The only difference between the 'baked in' Office Copilot (which is literally now the Office 'apps' landing page) and the M365 copilot is that the latter purportedly will not use your tenant data to train models.
The app is functionally the same, and the only business units who want M365 paid version rolled out are governance and IT. All staff just use the free Copilot now or use other LLMs.
So if the app is functionally the same for user output, I guess the only way they can go is to remove the free one and have people clamour for the company to pay to get it back? So like, hopefully it may disappear from some parts of the Microsoft suite?

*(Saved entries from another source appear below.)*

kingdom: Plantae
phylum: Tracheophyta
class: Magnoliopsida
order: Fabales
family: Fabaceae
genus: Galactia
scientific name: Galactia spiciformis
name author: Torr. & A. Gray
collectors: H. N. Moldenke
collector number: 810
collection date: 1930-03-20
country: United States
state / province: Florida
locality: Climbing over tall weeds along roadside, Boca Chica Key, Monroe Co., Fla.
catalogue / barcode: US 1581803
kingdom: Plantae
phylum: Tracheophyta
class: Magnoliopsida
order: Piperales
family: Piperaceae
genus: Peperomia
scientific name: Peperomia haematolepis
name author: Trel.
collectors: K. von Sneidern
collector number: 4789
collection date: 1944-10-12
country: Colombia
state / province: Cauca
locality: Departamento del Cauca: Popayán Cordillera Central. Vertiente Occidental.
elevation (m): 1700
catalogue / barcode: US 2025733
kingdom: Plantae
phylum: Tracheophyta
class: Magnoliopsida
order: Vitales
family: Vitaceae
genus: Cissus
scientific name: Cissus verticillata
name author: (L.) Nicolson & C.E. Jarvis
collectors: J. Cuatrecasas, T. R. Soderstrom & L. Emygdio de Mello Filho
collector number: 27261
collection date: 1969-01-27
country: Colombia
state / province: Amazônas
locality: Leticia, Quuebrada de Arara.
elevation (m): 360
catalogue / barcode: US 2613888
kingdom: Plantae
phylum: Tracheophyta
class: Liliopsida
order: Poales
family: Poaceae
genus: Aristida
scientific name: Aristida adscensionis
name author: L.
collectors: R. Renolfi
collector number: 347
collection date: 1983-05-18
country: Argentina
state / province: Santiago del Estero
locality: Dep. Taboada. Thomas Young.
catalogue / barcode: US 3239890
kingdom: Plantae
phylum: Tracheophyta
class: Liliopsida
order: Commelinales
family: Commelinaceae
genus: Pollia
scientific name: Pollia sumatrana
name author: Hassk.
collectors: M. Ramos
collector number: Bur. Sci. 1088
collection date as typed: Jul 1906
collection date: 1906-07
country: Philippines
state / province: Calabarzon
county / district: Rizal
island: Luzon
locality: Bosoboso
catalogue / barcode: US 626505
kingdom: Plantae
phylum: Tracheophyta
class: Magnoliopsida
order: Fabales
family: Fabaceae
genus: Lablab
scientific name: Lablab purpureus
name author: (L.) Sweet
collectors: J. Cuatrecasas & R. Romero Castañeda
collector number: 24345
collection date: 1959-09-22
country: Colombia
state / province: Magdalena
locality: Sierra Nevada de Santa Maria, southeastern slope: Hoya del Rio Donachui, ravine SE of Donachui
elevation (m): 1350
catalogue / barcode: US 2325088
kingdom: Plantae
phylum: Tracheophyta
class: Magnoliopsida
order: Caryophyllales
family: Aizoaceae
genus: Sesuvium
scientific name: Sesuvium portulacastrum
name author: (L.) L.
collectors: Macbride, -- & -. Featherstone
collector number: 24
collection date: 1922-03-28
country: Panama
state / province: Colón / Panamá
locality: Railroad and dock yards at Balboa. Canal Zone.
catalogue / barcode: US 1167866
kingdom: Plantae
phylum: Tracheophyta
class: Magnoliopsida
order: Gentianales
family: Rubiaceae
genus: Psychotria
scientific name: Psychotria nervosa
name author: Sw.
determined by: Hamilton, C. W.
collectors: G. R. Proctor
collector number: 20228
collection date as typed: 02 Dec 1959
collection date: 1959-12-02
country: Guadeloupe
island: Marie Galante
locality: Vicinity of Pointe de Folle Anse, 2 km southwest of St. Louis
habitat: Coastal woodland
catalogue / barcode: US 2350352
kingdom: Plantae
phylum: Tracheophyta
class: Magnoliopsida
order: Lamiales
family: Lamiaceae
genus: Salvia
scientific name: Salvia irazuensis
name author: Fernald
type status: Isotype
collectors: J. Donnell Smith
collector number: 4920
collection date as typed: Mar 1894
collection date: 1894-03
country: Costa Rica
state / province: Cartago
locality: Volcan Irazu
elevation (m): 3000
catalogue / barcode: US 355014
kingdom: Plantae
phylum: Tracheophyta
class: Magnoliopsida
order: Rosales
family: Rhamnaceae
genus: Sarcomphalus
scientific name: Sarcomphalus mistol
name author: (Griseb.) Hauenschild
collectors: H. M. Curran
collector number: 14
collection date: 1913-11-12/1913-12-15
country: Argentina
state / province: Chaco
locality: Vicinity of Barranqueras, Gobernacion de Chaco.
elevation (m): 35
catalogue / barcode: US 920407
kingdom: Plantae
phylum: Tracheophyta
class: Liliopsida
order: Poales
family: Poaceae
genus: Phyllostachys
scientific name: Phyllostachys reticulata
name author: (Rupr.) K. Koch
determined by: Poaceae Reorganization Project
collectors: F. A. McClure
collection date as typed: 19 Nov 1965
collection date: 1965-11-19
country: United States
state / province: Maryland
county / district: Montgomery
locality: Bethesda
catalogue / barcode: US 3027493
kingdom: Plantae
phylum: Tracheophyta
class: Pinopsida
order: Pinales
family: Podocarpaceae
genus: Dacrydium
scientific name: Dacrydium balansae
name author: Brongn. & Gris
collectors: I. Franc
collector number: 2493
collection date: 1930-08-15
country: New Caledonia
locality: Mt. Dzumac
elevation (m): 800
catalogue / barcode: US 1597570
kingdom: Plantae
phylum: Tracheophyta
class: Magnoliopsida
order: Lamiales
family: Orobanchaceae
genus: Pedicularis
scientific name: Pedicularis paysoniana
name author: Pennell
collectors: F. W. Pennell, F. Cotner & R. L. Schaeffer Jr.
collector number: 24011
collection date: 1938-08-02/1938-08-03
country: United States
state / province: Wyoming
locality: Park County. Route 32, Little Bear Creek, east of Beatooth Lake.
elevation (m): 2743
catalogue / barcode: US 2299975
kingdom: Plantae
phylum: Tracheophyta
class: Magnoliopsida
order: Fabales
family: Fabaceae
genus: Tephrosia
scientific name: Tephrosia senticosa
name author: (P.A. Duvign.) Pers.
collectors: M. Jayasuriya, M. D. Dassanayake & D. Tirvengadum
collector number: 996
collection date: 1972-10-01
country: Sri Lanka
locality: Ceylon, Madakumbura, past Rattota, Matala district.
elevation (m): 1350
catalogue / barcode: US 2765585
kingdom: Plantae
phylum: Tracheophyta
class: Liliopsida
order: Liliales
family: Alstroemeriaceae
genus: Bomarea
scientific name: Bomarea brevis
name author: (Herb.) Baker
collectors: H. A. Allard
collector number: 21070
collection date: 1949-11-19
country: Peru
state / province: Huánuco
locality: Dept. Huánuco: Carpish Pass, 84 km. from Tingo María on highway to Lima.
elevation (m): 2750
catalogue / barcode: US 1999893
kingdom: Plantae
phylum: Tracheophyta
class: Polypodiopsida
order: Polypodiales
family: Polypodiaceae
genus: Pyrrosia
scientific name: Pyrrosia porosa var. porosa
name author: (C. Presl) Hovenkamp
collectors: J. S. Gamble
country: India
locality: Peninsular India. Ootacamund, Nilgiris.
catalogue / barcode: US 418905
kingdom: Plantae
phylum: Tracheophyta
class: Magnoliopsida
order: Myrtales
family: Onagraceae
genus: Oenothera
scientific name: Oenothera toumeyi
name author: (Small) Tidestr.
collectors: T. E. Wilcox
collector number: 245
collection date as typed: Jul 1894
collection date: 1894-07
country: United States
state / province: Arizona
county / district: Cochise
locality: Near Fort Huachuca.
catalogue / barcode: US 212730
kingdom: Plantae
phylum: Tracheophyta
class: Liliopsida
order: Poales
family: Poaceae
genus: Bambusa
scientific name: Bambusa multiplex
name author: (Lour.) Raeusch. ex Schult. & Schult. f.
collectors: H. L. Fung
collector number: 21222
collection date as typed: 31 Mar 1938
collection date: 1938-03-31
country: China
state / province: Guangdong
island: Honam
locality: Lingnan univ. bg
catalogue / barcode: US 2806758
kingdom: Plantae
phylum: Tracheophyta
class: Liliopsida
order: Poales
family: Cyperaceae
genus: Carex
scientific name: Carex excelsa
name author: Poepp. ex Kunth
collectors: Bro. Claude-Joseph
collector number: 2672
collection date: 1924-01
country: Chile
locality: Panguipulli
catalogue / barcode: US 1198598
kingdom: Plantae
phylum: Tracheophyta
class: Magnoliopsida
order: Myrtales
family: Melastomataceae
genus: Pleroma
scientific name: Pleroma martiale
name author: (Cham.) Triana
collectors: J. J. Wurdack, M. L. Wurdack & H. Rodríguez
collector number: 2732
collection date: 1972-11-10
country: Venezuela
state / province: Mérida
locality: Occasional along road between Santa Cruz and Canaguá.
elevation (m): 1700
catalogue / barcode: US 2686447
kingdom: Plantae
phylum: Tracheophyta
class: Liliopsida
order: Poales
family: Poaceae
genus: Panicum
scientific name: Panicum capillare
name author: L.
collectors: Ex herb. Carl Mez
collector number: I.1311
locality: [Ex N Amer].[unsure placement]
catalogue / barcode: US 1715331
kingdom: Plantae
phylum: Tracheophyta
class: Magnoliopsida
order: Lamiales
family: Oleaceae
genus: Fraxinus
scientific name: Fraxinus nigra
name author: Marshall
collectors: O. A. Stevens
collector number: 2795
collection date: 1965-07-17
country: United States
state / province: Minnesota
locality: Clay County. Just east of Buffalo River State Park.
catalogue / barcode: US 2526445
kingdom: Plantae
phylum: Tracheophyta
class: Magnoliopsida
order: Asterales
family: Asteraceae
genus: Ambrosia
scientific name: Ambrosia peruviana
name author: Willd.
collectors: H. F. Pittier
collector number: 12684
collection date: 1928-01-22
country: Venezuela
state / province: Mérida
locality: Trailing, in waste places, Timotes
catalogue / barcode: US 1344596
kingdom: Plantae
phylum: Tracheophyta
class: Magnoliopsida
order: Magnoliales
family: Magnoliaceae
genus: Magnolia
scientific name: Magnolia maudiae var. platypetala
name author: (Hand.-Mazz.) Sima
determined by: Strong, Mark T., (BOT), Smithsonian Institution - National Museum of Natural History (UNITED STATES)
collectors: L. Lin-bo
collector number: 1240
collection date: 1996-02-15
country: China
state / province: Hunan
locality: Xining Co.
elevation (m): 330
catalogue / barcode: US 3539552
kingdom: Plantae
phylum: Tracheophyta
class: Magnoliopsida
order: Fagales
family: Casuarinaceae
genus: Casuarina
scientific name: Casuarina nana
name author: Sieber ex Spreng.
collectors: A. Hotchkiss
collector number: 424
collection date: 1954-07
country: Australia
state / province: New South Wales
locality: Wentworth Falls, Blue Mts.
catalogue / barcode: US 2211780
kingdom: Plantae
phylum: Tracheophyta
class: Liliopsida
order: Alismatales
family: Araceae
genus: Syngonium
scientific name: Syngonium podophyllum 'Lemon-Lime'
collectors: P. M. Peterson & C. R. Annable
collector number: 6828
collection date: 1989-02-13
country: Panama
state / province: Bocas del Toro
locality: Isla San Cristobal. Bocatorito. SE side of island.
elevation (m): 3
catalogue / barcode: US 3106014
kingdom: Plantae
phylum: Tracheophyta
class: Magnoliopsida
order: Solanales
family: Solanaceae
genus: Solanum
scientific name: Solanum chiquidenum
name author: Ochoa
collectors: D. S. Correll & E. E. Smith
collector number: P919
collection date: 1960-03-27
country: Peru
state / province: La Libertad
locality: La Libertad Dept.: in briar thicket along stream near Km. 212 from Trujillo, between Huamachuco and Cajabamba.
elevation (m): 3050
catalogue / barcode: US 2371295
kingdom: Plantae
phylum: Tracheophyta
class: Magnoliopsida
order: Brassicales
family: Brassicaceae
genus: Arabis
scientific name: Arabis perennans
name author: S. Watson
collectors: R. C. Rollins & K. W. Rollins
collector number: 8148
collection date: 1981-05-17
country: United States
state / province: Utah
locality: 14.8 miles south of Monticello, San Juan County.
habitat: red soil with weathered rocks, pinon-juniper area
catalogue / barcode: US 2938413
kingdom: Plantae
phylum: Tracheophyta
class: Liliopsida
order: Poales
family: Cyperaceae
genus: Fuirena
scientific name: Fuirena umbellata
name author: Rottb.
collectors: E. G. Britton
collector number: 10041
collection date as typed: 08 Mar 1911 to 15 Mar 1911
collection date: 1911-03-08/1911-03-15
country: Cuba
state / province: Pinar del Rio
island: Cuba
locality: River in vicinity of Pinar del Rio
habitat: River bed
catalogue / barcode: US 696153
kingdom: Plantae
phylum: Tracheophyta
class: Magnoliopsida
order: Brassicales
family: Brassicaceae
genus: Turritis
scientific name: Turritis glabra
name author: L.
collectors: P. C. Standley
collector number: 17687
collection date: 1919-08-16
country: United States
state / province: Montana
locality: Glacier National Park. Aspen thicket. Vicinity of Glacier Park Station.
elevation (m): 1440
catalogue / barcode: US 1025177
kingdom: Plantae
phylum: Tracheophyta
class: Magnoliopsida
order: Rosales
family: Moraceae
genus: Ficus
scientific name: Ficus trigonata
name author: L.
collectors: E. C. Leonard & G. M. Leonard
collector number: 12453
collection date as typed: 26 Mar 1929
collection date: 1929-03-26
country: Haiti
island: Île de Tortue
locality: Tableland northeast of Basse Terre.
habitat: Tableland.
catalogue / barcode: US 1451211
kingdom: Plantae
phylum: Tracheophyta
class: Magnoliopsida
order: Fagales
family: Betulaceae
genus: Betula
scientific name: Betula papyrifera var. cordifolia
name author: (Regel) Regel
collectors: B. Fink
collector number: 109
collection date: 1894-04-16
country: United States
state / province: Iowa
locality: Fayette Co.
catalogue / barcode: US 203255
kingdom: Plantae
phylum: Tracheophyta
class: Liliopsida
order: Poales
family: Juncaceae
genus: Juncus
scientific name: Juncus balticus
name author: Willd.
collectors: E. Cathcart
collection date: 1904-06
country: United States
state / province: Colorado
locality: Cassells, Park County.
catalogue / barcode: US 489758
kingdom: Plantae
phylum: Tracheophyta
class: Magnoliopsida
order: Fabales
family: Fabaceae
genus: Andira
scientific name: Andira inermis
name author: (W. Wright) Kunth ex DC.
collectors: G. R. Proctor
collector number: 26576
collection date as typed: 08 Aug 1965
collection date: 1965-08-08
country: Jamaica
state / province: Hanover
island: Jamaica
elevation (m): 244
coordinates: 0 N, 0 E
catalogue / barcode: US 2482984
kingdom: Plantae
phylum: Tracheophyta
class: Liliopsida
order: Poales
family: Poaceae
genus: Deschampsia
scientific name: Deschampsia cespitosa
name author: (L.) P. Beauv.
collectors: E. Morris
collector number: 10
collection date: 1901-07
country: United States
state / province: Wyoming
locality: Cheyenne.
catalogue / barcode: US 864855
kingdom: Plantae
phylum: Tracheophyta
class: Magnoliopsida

I've been using Windows since 3.1 and Microsoft stopped making good decisions after XP. They're such a bloated company that they're institutionally incapable of coming up with something new that's good, only doubling down on the things that have brand recognition. I could totally see them do something like make copilot run locally in the way Deepseek does but still charge a subscription fee to unlock half the functionality of Windows 12 with it.
This sounds plausible. They'd still need to strike a balance so they can retain some of the data for training, presumably, so it wouldn't be 100% local? Who knows, they may do something similar with paywalled logic models that require online compute, and then hamstring the local only version. We'll see.
i mean 7 was nice.
7 was inoffensive and I'd go back to it over 11, but I liked Windows 7 because it felt like they undid all the Vista shit to restore Windows XP with a more modernised UI.